ABOUT THIS TASK: Isolate every line in the records below with "Right" in it.

RECORDS SUPPLIED:
========================================

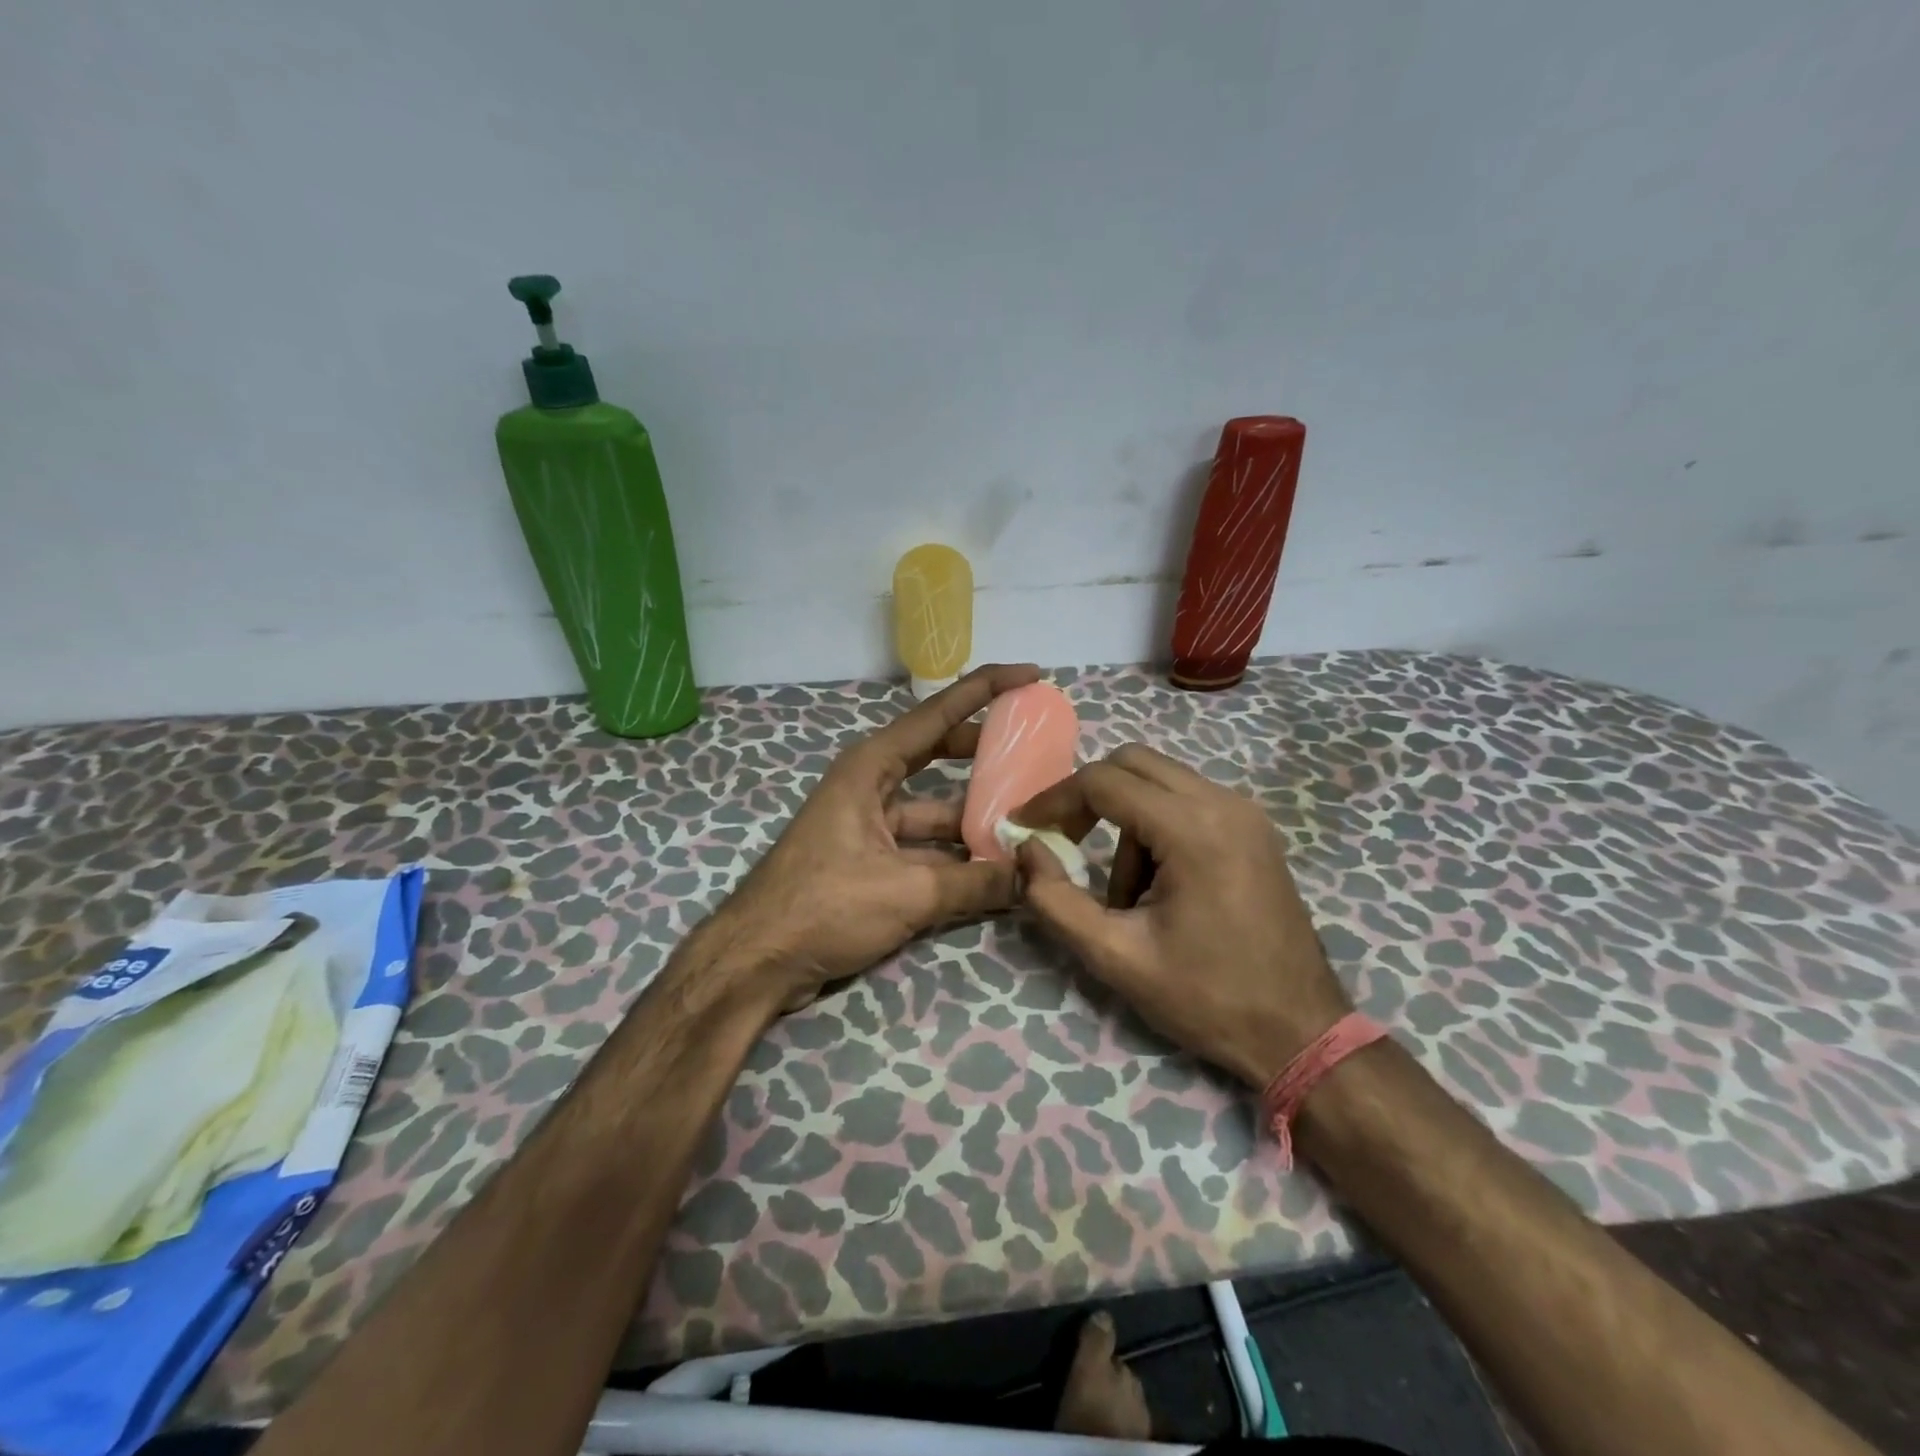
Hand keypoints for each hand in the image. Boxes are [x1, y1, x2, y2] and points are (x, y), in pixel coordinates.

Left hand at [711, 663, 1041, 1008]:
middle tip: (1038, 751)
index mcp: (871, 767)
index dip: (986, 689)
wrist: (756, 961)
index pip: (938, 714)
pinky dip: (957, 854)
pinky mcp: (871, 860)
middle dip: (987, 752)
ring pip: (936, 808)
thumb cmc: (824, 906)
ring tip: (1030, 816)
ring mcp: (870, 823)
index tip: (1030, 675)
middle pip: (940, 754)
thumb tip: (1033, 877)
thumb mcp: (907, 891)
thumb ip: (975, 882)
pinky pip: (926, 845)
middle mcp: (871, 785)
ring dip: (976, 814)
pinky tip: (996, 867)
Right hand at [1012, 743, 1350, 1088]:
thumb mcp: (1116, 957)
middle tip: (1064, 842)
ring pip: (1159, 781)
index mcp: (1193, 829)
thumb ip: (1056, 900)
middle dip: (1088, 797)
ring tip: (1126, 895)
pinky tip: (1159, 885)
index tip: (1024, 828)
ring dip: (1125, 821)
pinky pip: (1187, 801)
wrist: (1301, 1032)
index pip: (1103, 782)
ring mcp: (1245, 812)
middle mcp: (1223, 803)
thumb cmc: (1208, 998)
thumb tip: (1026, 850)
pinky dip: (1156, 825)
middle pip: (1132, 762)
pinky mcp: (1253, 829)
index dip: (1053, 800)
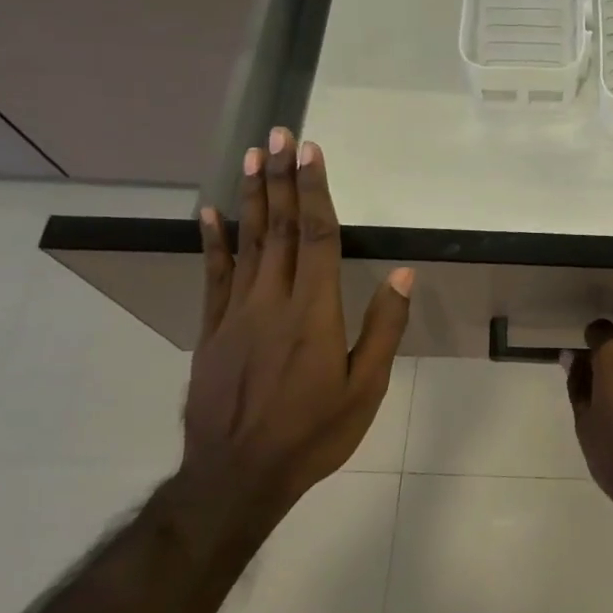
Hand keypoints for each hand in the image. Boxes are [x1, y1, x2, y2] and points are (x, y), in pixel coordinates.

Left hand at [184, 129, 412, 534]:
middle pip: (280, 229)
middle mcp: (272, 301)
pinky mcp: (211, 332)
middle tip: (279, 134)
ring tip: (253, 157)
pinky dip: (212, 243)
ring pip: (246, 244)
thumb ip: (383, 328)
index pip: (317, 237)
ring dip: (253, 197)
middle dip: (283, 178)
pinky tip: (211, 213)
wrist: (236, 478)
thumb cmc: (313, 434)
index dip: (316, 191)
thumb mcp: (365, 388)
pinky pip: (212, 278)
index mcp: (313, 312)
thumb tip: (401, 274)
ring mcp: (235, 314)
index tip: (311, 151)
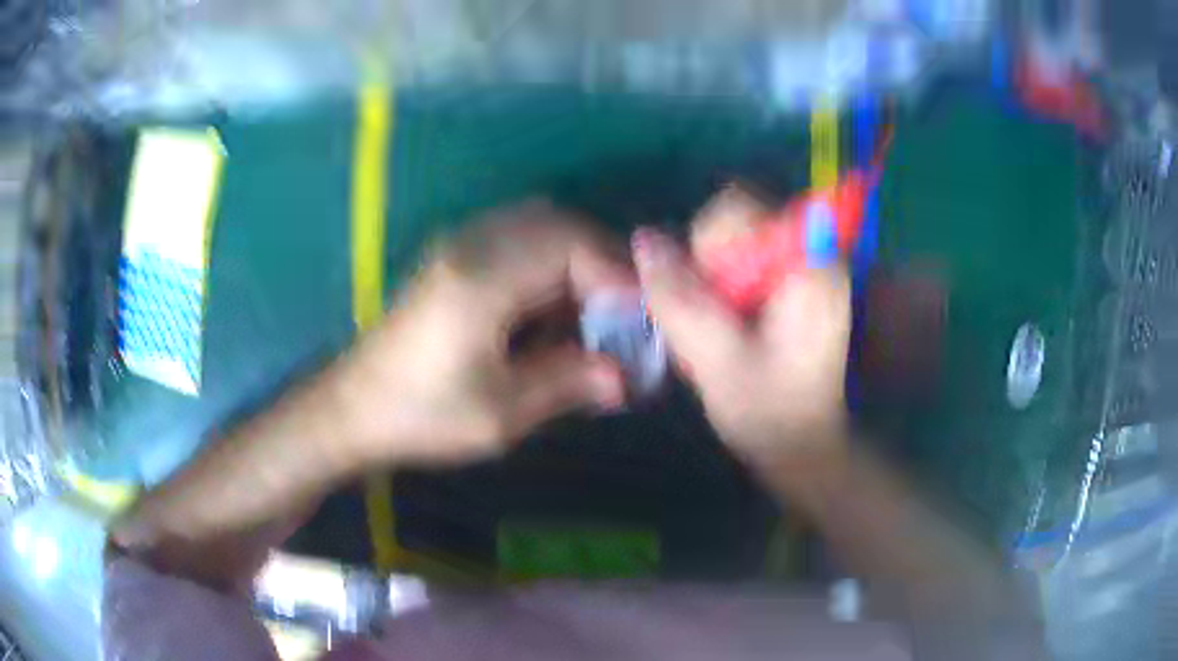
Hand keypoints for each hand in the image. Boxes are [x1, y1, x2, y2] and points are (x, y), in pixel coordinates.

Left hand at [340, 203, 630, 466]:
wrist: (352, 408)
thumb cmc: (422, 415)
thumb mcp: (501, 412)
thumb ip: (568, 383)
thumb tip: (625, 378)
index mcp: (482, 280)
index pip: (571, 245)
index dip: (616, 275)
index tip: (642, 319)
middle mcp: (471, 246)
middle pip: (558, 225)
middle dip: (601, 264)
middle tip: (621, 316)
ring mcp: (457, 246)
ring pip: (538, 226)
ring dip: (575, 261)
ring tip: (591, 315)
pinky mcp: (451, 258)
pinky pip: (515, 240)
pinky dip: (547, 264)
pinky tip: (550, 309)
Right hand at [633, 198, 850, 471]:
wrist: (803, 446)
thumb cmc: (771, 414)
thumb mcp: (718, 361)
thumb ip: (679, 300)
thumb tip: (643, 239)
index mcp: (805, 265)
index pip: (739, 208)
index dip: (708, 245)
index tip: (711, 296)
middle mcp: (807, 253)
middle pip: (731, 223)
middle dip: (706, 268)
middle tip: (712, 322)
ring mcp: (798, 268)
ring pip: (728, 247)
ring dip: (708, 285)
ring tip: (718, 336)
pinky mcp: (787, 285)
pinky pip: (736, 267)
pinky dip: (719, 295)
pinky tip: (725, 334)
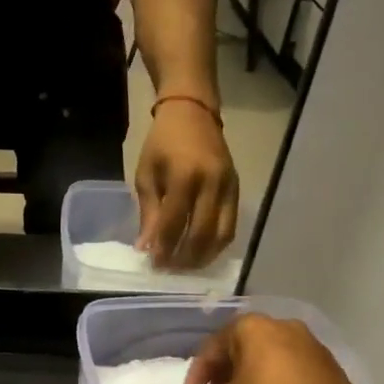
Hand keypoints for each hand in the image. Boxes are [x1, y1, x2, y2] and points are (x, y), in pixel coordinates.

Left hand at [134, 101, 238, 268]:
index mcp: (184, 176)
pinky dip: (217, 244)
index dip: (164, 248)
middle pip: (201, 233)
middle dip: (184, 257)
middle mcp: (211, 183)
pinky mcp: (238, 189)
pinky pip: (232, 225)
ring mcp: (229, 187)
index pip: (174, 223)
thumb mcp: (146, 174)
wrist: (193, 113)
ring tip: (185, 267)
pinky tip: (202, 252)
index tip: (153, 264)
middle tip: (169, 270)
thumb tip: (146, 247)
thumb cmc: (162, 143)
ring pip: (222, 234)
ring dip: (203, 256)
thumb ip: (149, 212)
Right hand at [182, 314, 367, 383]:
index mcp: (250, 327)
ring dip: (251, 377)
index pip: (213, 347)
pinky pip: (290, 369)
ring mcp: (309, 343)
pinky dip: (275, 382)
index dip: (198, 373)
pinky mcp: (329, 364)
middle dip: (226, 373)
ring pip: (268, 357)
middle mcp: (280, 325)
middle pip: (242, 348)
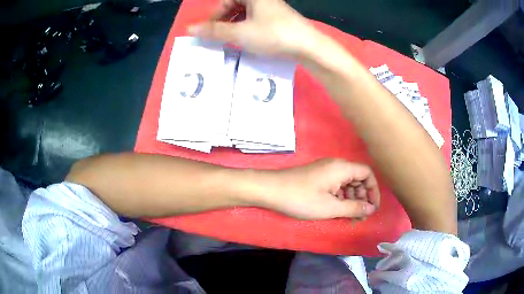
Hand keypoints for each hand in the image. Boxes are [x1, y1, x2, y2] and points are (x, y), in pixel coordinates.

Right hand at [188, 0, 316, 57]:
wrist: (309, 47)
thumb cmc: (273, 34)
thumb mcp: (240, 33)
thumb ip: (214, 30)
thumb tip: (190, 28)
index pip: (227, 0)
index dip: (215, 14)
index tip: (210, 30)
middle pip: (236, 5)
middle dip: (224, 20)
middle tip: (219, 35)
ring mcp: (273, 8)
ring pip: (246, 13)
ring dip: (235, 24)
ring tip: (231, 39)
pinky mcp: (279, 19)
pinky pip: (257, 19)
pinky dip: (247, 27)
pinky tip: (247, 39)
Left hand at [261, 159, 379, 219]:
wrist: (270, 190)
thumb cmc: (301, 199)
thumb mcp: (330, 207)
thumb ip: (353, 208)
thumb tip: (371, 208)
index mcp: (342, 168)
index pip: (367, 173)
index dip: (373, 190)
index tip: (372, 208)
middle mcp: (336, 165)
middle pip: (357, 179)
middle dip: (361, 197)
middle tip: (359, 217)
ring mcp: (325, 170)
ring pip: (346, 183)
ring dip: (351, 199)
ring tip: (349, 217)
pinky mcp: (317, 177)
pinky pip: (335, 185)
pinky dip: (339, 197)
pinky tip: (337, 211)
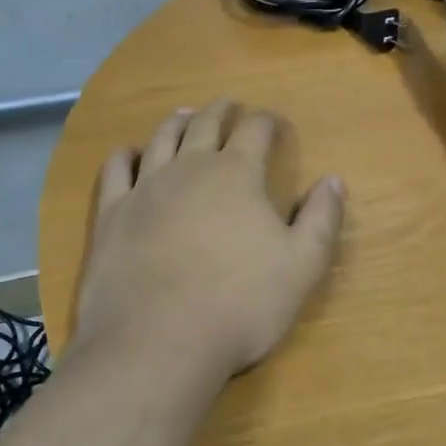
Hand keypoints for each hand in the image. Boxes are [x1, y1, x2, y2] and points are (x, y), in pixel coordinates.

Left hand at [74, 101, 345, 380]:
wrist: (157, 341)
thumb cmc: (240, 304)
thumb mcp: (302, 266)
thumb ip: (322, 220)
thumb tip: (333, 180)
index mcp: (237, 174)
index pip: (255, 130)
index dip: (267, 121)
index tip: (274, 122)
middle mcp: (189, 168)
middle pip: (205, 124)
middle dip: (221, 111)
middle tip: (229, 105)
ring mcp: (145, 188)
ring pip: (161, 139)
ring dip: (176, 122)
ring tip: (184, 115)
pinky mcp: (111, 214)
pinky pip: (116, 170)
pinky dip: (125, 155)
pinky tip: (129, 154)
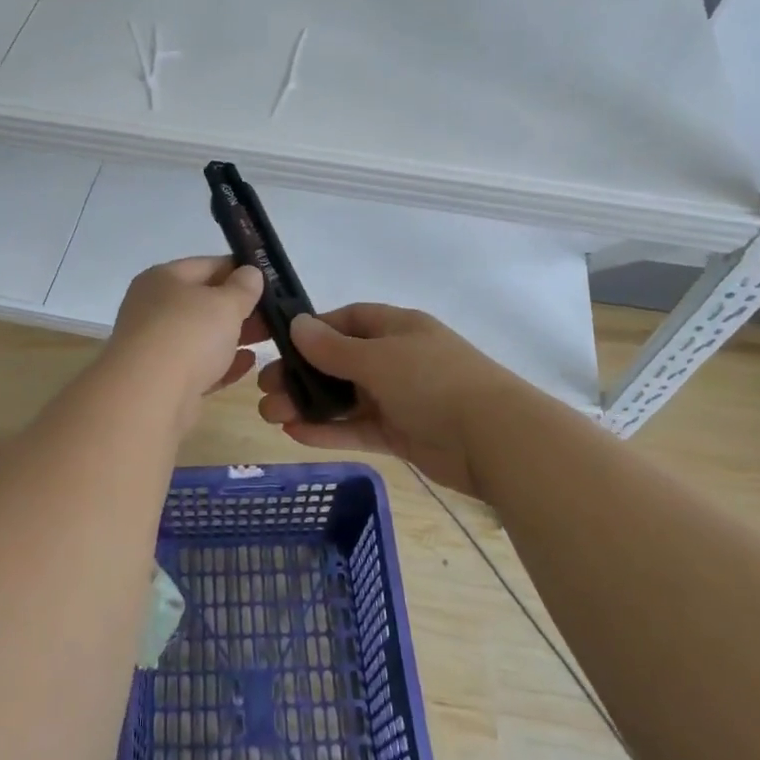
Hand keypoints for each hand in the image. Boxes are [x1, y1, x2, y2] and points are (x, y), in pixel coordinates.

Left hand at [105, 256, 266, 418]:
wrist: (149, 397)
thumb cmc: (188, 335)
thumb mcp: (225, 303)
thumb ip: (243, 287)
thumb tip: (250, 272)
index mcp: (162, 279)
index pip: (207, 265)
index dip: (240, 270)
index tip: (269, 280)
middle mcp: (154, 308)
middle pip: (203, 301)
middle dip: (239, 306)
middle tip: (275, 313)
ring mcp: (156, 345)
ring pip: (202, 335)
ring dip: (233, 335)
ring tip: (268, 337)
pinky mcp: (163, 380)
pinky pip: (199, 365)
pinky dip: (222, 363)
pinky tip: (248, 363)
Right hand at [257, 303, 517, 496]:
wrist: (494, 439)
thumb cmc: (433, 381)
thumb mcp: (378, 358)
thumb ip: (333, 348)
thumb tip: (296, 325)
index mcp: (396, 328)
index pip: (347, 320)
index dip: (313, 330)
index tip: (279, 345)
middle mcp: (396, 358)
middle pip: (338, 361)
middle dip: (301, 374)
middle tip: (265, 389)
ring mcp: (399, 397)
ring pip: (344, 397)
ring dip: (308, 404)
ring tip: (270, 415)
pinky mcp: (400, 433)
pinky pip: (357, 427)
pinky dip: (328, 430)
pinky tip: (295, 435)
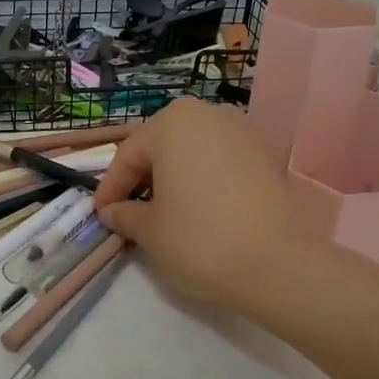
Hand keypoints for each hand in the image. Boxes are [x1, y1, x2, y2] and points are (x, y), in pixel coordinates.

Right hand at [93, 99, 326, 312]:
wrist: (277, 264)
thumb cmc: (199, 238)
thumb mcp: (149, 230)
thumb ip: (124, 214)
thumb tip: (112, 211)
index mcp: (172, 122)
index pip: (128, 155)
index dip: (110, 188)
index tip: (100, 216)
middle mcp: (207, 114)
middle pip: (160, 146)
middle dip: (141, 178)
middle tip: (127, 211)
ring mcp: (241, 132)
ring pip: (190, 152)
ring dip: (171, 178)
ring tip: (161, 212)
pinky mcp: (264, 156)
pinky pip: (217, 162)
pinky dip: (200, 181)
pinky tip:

========================================

SOLUTION TO THIS TASK:
Right hand at [1012, 743, 1350, 1088]:
Right hand at [633, 198, 850, 471]:
Right hand at [182, 314, 367, 383]:
Right hand at [188, 0, 316, 57]:
Right hand at [257, 303, 517, 496]:
Right hand at [93, 99, 326, 312]:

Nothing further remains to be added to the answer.